The Potential for Additive Manufacturing

“With additive manufacturing, first off, you can use exotic materials with less economical restrictions because you have less waste. Most manufacturing processes are subtractive, which means you start with a block of something and you whittle it down into something. When you start to get into high-end precious metals, you can’t have waste. Waste is too expensive. With that in mind, this process has much less waste, which makes that more economical. And a lot of these high-end materials are toxic, so it reduces exposure to that, which opens more robust manufacturing of exotic materials.

“Probably the most critical thing that manufacturing opens up is unique designs. Because you’re printing, which means you’re building rather than subtracting, you can build pieces with passageways. And not that you couldn’t build pieces with passageways before—you could—but more advanced passageways with additive. Which means you can build lighter structures of high strength through lattice design works. You can build structures that [transport] fluids in advanced ways, which increases thermal management and fluid-control management.”

Use Cases for This Technology

“There’s one case study that’s probably the best case study that exists. And that’s the GE Leap fuel nozzle. Essentially it costs less, it operates to tighter tolerances, it has less inventory so you have less waste, and it’s more reliable. All of that is a lot of jargon but, to me, one of the coolest parts is they were able to increase their jet engine performance and they can now burn less fuel. If you fly on a plane that has a GE Leap engine in it, you’re burning less fuel, which means you’re better on the environment and you can still travel at high speeds.
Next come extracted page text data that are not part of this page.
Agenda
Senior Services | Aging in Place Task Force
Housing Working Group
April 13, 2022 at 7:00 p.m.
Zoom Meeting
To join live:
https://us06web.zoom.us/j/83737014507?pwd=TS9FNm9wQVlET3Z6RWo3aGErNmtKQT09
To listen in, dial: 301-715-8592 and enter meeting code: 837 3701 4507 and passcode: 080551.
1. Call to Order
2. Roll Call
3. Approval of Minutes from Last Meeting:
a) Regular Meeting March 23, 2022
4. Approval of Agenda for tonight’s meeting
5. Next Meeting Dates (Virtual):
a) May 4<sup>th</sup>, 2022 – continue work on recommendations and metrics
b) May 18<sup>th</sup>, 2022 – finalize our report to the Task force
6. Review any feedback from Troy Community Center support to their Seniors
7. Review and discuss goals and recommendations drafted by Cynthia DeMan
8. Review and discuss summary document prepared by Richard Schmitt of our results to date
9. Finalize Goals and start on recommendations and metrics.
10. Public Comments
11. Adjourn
“Medical is really interesting to me. Every human body is unique, and in manufacturing, we’re caught up in one-size-fits-all. Right now, if you become seriously injured and require a skeletal implant, it used to be that, when you would get surgery, your doctor might go up to a wall and there would be a handful of options. He would grab one off the wall and say, ‘This looks like it’s about your size.’ Well, the human body doesn’t work that way. Nobody’s one size. We’re all slightly different. Additive creates the possibility—and it already has, in this example—of printing specific to your body. Right now, if you break your hip and you’re with a good doctor at least, you’re going to get a Stryker 3D-printed hip replacement. They’re going to scan your body, and they’re probably going to print it perfect to your size.

Technology Expertise in the Job Market

“There’s a reason why 3D printing hasn’t existed for the last few centuries. It’s incredibly difficult to do. Incredibly difficult. It’s also super important. The type of people that are going to run these machines and are going to run these efforts right now are Ph.D.’s. It takes an extremely educated workforce to operate this equipment.

“There’s going to be a wave of high-end jobs coming up for this sector. We’re looking for people that are four-, six-, eight-year college grads because the technology is hard to do and requires an advanced understanding. You might still call them blue-collar jobs, but they’re really high-end blue-collar jobs. It’s almost a new color of manufacturing job.”

Brad Keselowski reviewed this content before publication.